The function reduce reduces the matrix to a vector by treating the matrix rows/columns as a set of 1D vectors and performing the specified operation on the vectors until a single row/column is obtained. For example, the function can be used to compute horizontal and vertical projections of a raster image. In case of CV_REDUCE_SUM and CV_REDUCE_AVG , the output may have a larger element bit-depth to preserve accuracy. And multi-channel arrays are also supported in these two reduction modes.

See also

reduce()

cuda::meanStdDev

Computes a mean value and a standard deviation of matrix elements.

C++: void cuda::meanStdDev(InputArray mtx, Scalar& mean, Scalar& stddev)
C++: void cuda::meanStdDev(InputArray mtx, Scalar& mean, Scalar& stddev, GpuMat& buf)
Parameters:
  • mtx – Source matrix. CV_8UC1 matrices are supported for now.
  • mean – Mean value.
  • stddev – Standard deviation value.
  • buf – Optional buffer to avoid extra memory allocations. It is resized automatically.

See also

meanStdDev()

cuda::rectStdDev

Computes a standard deviation of integral images.

C++: void cuda::rectStdDev(InputArray src, InputArray sqr, OutputArray dst, Rect rect, Stream& stream=Stream::Null())
Parameters:
  • src – Source image. Only the CV_32SC1 type is supported.
  • sqr – Squared source image. Only the CV_32FC1 type is supported.
  • dst – Destination image with the same type and size as src .
  • rect – Rectangular window.
  • stream – Stream for the asynchronous version.

cuda::normalize

Normalizes the norm or value range of an array.

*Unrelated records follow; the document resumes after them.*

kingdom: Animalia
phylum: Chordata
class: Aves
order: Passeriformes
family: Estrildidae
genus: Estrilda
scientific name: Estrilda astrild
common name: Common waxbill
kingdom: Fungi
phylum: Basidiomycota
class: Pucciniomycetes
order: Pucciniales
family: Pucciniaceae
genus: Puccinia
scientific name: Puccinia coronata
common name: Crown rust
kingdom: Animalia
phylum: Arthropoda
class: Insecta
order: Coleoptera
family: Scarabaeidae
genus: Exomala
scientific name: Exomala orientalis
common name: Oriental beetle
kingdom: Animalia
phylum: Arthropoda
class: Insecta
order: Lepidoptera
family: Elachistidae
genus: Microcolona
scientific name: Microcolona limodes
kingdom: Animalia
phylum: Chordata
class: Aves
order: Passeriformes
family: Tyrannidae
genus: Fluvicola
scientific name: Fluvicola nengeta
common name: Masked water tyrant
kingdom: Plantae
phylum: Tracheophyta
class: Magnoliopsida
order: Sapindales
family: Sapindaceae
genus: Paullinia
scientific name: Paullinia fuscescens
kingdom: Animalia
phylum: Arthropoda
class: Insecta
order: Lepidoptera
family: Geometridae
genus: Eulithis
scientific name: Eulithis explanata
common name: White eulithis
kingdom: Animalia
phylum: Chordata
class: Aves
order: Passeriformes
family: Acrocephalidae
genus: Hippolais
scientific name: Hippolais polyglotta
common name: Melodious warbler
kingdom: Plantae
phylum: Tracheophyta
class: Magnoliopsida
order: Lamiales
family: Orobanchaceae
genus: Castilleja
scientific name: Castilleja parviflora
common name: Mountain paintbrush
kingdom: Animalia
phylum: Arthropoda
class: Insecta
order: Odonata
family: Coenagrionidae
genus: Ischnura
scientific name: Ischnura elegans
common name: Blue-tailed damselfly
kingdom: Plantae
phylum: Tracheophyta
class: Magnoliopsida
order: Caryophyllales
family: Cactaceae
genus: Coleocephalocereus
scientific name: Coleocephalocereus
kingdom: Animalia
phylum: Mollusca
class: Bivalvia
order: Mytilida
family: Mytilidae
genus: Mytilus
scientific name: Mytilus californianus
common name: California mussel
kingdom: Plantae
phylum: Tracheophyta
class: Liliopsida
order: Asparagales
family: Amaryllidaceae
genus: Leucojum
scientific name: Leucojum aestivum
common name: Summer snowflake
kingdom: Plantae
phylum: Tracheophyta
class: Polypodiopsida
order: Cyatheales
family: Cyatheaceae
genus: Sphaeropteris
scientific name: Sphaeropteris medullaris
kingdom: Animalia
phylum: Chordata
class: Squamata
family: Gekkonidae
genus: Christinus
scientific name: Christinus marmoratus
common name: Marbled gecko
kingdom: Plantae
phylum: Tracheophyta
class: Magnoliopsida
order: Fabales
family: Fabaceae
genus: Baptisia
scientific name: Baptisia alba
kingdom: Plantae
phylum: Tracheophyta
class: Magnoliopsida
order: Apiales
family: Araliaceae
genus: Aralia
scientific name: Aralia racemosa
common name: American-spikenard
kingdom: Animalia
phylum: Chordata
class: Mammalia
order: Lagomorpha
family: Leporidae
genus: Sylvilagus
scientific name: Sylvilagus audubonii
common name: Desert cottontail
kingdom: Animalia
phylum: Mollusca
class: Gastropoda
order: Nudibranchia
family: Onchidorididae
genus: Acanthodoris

C++: void cuda::normalize(InputArray src, OutputArray dst, double alpha=1, double beta=0, int norm_type=NORM_L2, int dtype=-1, InputArray mask=noArray())
C++: void cuda::normalize(InputArray src, OutputArray dst, double alpha, double beta, int norm_type, int dtype, InputArray mask, GpuMat& norm_buf, GpuMat& cvt_buf)
Parameters:
  • src – Input array.
  • dst – Output array of the same size as src .
  • alpha – Norm value to normalize to or the lower range boundary in case of the range normalization.
  • beta – Upper range boundary in case of the range normalization; it is not used for the norm normalization.
  • normType – Normalization type ( NORM_MINMAX , NORM_L2 , NORM_L1 or NORM_INF ).
  • dtype – When negative, the output array has the same type as src; otherwise, it has the same number of channels as src and the depth =CV_MAT_DEPTH(dtype).
  • mask – Optional operation mask.
  • norm_buf – Optional buffer to avoid extra memory allocations. It is resized automatically.
  • cvt_buf – Optional buffer to avoid extra memory allocations. It is resized automatically.

See also

normalize()

cuda::integral

Computes an integral image.

C++: void cuda::integral(InputArray src, OutputArray sum, Stream& stream=Stream::Null())
C++: void cuda::integral(InputArray src, OutputArray sum, GpuMat& buffer, Stream& stream=Stream::Null())
Parameters:
  • src – Source image. Only CV_8UC1 images are supported for now.
  • sum – Integral image containing 32-bit unsigned integer values packed into CV_32SC1 .
  • buffer – Optional buffer to avoid extra memory allocations. It is resized automatically.
  • stream – Stream for the asynchronous version.

See also

integral()

cuda::sqrIntegral

Computes a squared integral image.

C++: void cuda::sqrIntegral(InputArray src, OutputArray sqsum, Stream& stream=Stream::Null())
C++: void cuda::sqrIntegral(InputArray src, OutputArray sqsum, GpuMat& buf, Stream& stream=Stream::Null())
Parameters:
  • src – Source image. Only CV_8UC1 images are supported for now.
  • sqsum – Squared integral image containing 64-bit unsigned integer values packed into CV_64FC1 .
  • buf – Optional buffer to avoid extra memory allocations. It is resized automatically.
  • stream – Stream for the asynchronous version.